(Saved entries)
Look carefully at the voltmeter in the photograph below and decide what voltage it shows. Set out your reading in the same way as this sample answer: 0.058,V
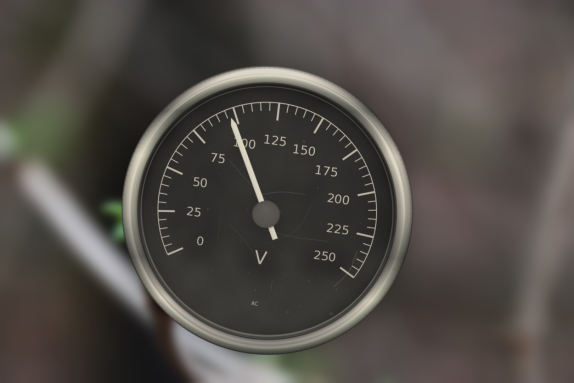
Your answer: 97.5,V
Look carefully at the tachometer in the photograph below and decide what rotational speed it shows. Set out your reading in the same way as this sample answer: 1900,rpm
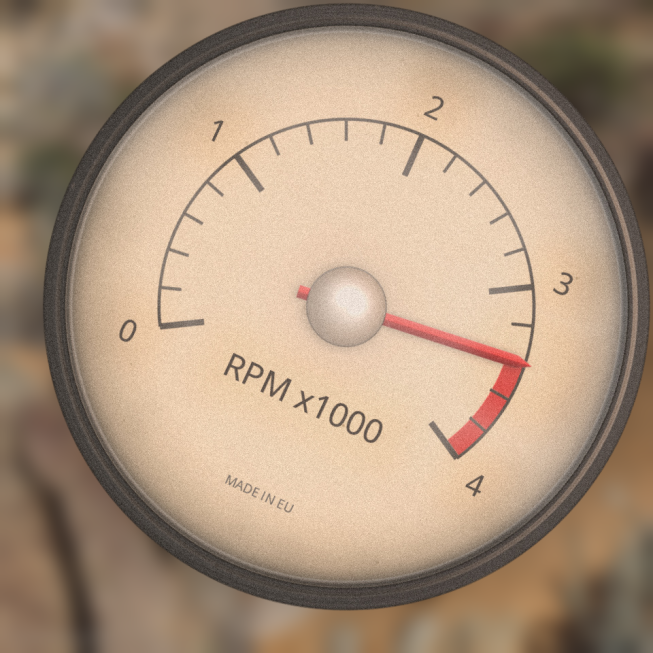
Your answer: 3400,rpm
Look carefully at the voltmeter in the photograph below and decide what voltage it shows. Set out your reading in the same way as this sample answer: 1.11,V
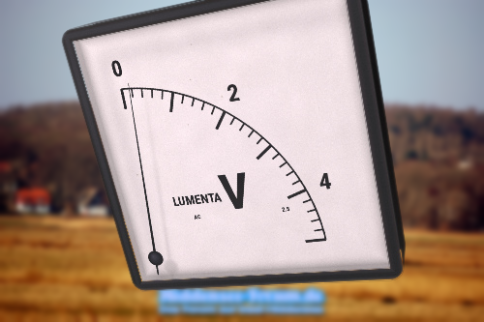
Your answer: 0.2,V
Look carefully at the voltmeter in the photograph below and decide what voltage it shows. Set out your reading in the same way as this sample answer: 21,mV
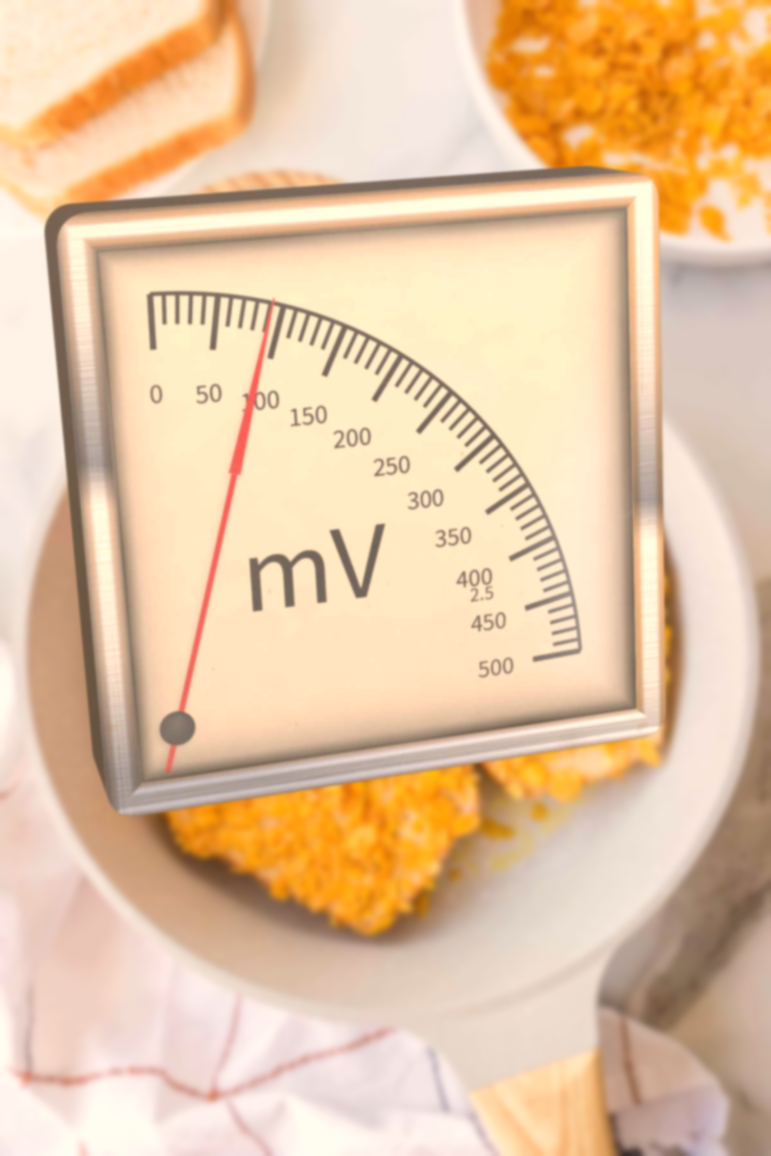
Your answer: 90,mV
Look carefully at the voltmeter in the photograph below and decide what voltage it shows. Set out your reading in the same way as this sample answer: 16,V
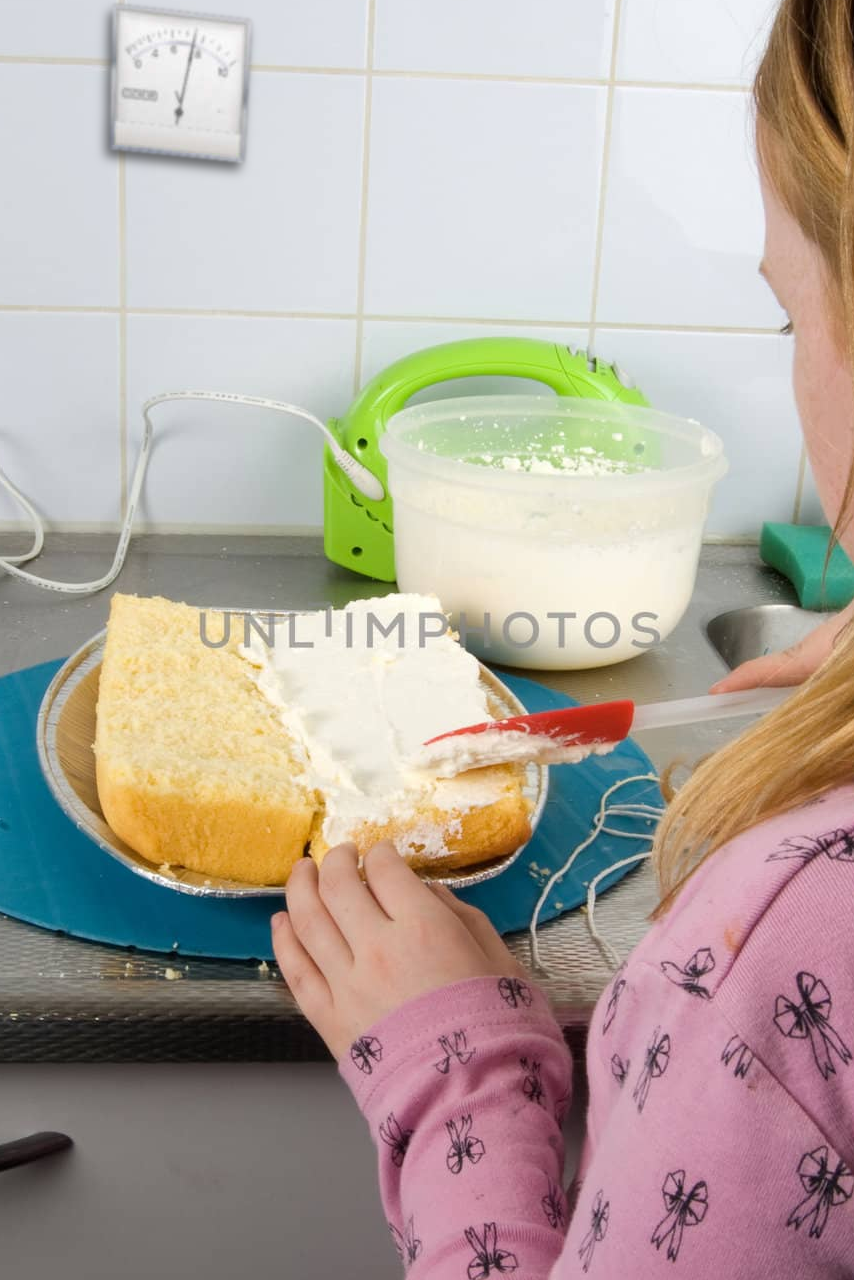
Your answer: 7.5,V
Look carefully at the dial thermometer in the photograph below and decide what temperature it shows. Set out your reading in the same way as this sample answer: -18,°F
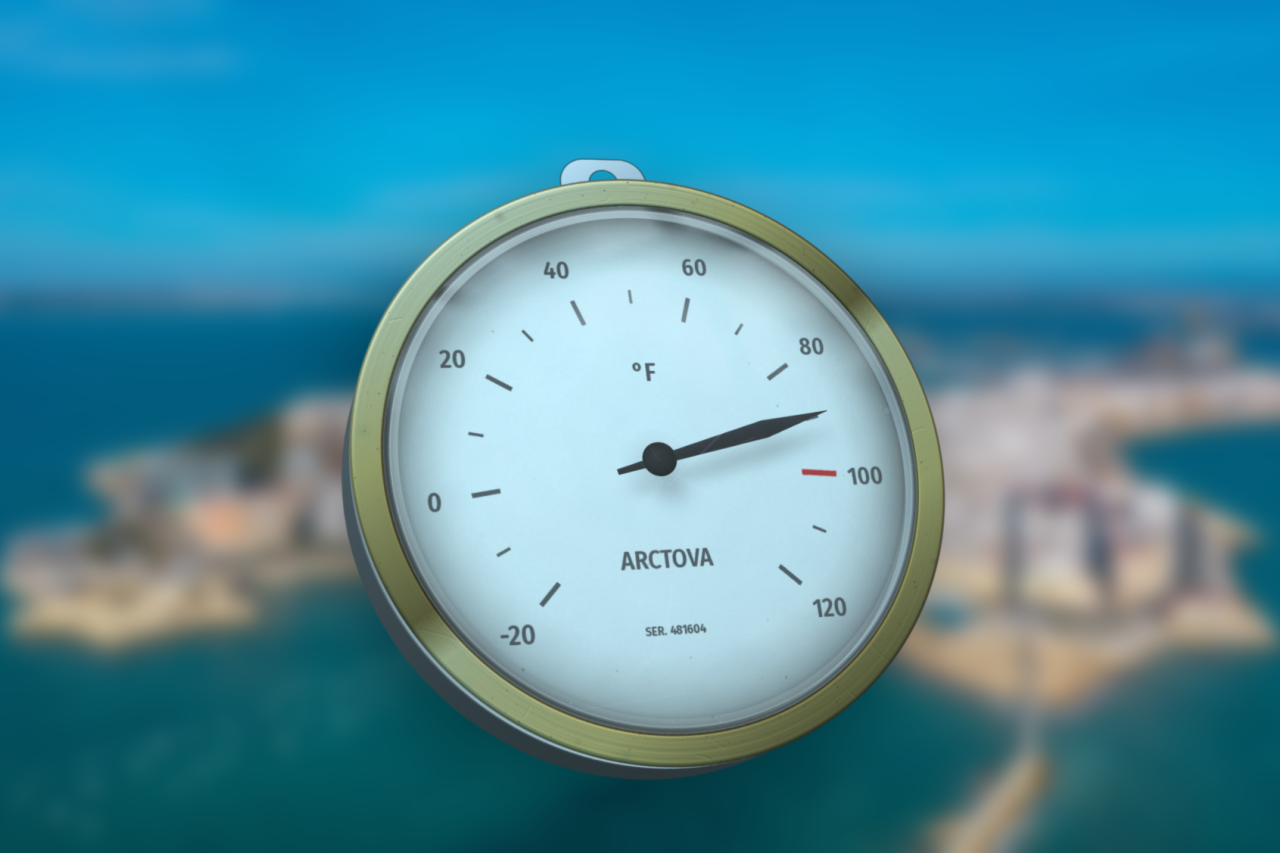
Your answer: 90,°F
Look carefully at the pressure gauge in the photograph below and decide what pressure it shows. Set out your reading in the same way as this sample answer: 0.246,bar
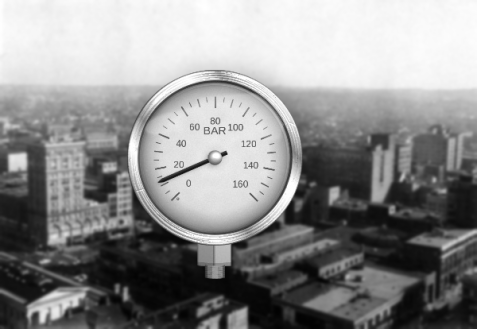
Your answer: 12.5,bar
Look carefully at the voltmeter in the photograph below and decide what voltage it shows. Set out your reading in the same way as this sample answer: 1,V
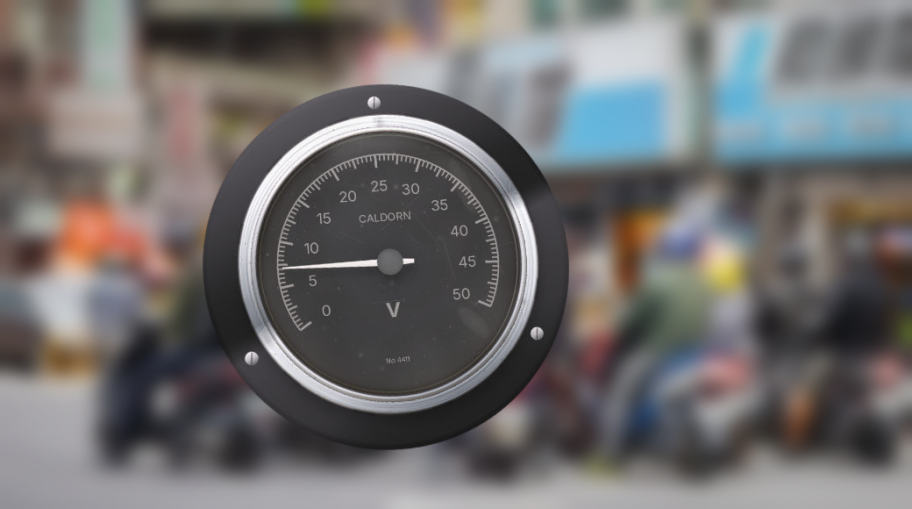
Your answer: 7,V
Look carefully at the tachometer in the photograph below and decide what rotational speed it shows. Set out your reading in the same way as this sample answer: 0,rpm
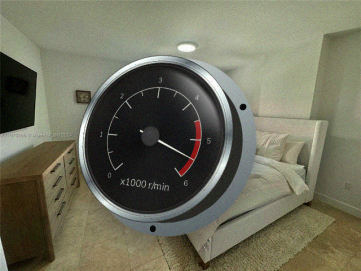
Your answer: 5500,rpm
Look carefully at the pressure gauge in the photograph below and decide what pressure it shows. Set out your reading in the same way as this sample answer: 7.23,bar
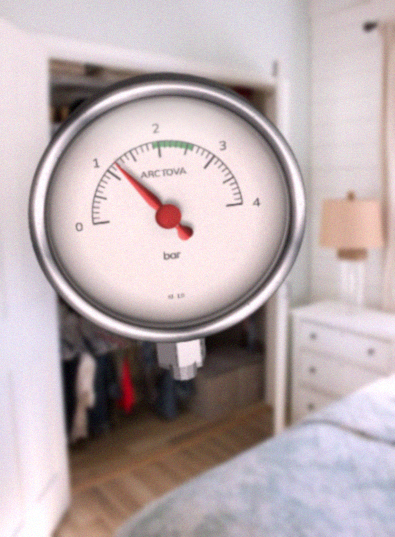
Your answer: 1.2,bar
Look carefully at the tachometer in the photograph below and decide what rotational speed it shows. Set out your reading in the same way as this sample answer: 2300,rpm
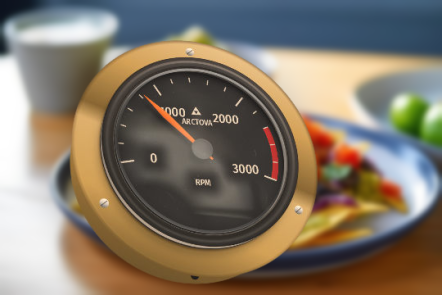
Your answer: 800,rpm
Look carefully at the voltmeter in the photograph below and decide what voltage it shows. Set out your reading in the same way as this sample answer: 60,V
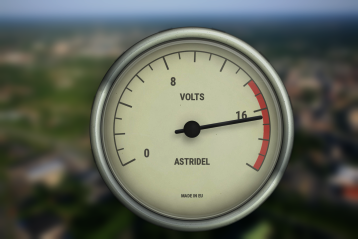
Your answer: 16.5,V
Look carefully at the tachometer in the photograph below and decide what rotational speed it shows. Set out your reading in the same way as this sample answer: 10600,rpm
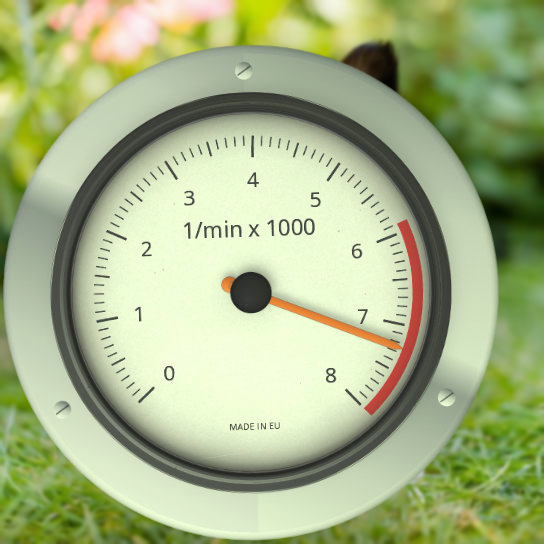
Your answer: 7250,rpm
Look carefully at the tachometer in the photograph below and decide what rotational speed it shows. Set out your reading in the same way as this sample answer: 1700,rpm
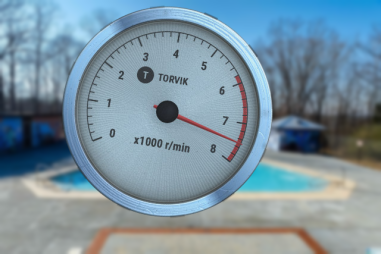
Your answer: 7500,rpm
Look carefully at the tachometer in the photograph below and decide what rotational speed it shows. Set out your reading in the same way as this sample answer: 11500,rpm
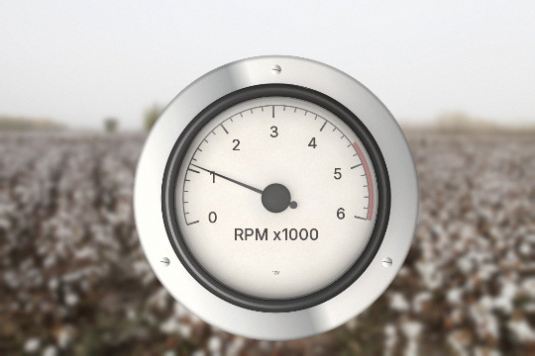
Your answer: 1100,rpm
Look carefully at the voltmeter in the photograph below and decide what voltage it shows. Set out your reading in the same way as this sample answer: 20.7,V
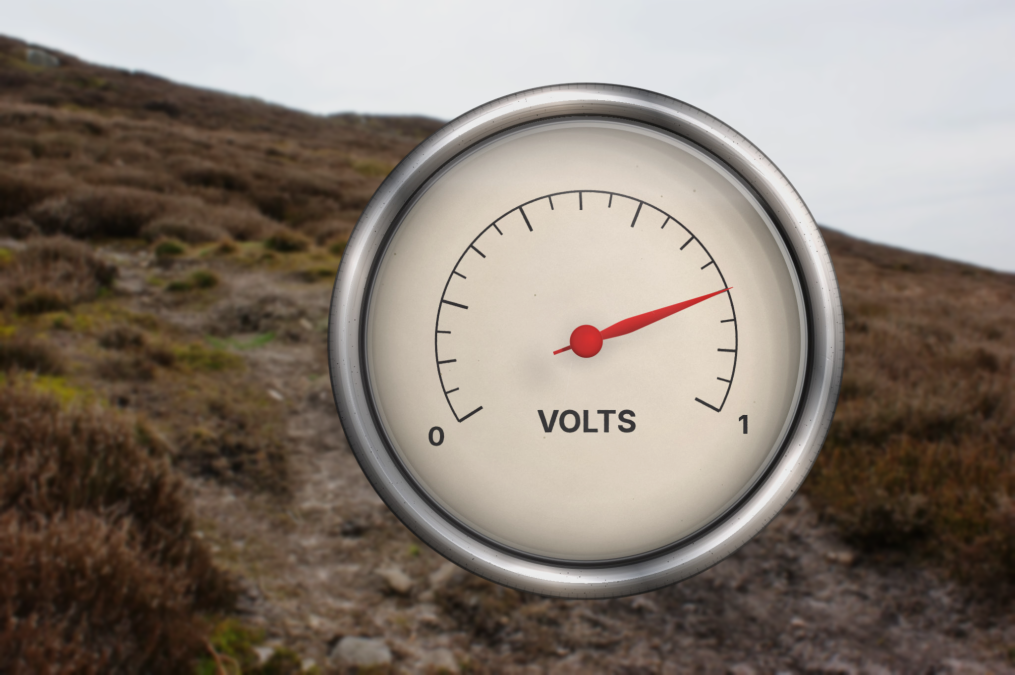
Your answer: 0.8,V
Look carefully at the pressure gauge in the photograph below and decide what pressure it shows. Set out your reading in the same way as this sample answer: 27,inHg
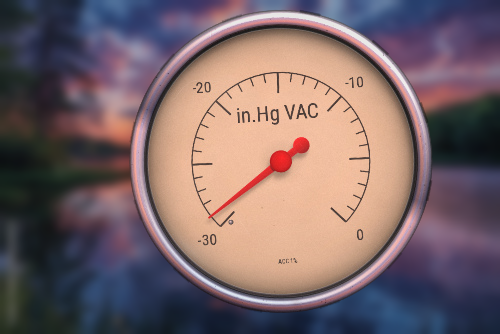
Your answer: -29,inHg
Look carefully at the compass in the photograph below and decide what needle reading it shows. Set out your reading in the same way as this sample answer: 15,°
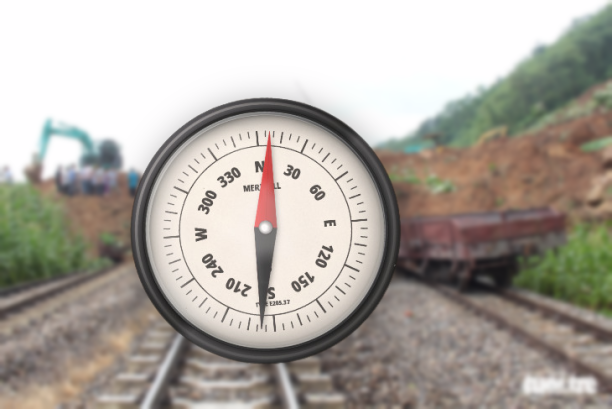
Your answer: 7.5,°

> [Exercise prompt]:
Rewrite every item above, swapping "Look carefully at" for "Study" and leaving everything else unchanged. Omit the pictures from your version.

> [Your response]:
Study the voltmeter in the photograph below and decide what voltage it shows. Set out your reading in the same way as this sample answer: 0.058,V
Your answer: 97.5,V
Study the tachometer in the photograph below and decide what rotational speed it shows. Set out your reading in the same way as this sample answer: 1900,rpm
Your answer: 3400,rpm
Study the voltmeter in the photograph below and decide what voltage it shows. Set out your reading in the same way as this sample answer: 1.11,V
Your answer: 0.2,V
Study the voltmeter in the photograph below and decide what voltage it shows. Set out your reading in the same way as this sample answer: 21,mV
Your answer: 90,mV
Study the voltmeter in the photograph below and decide what voltage it shows. Set out your reading in the same way as this sample answer: 16,V
Your answer: 7.5,V
Study the dial thermometer in the photograph below and decide what temperature it shows. Set out your reading in the same way as this sample answer: -18,°F
Your answer: 90,°F
Study the pressure gauge in the photograph below and decide what pressure it shows. Set out your reading in the same way as this sample answer: 0.246,bar
Your answer: 12.5,bar
Study the voltmeter in the photograph below and decide what voltage it shows. Set out your reading in the same way as this sample answer: 1,V
Your answer: 7,V
Study the tachometer in the photograph below and decide what rotational speed it shows. Set out your reading in the same way as this sample answer: 0,rpm
Your answer: 5500,rpm
Study the pressure gauge in the photograph below and decide what pressure it shows. Set out your reading in the same way as this sample answer: 7.23,bar
Your answer: 1.2,bar
Study the tachometer in the photograph below and decide what rotational speed it shows. Set out your reading in the same way as this sample answer: 2300,rpm
Your answer: 800,rpm
Study the voltmeter in the photograph below and decide what voltage it shows. Set out your reading in the same way as this sample answer: 60,V
Your answer: 16.5,V
Study the tachometer in the photograph below and decide what rotational speed it shows. Set out your reading in the same way as this sample answer: 10600,rpm
Your answer: 7250,rpm
Study the tachometer in the photograph below and decide what rotational speed it shows. Set out your reading in the same way as this sample answer: 1700,rpm
Your answer: 7500,rpm
Study the tachometer in the photograph below and decide what rotational speed it shows. Set out your reading in the same way as this sample answer: 11500,rpm
Your answer: 1100,rpm
Study the voltmeter in the photograph below and decide what voltage it shows. Set out your reading in the same way as this sample answer: 20.7,V
Your answer: 0.8,V
Study the pressure gauge in the photograph below and decide what pressure it shows. Set out your reading in the same way as this sample answer: 27,inHg
Your answer: -29,inHg
Study the compass in the photograph below and decide what needle reading it shows. Set out your reading in the same way as this sample answer: 15,°
Your answer: 7.5,°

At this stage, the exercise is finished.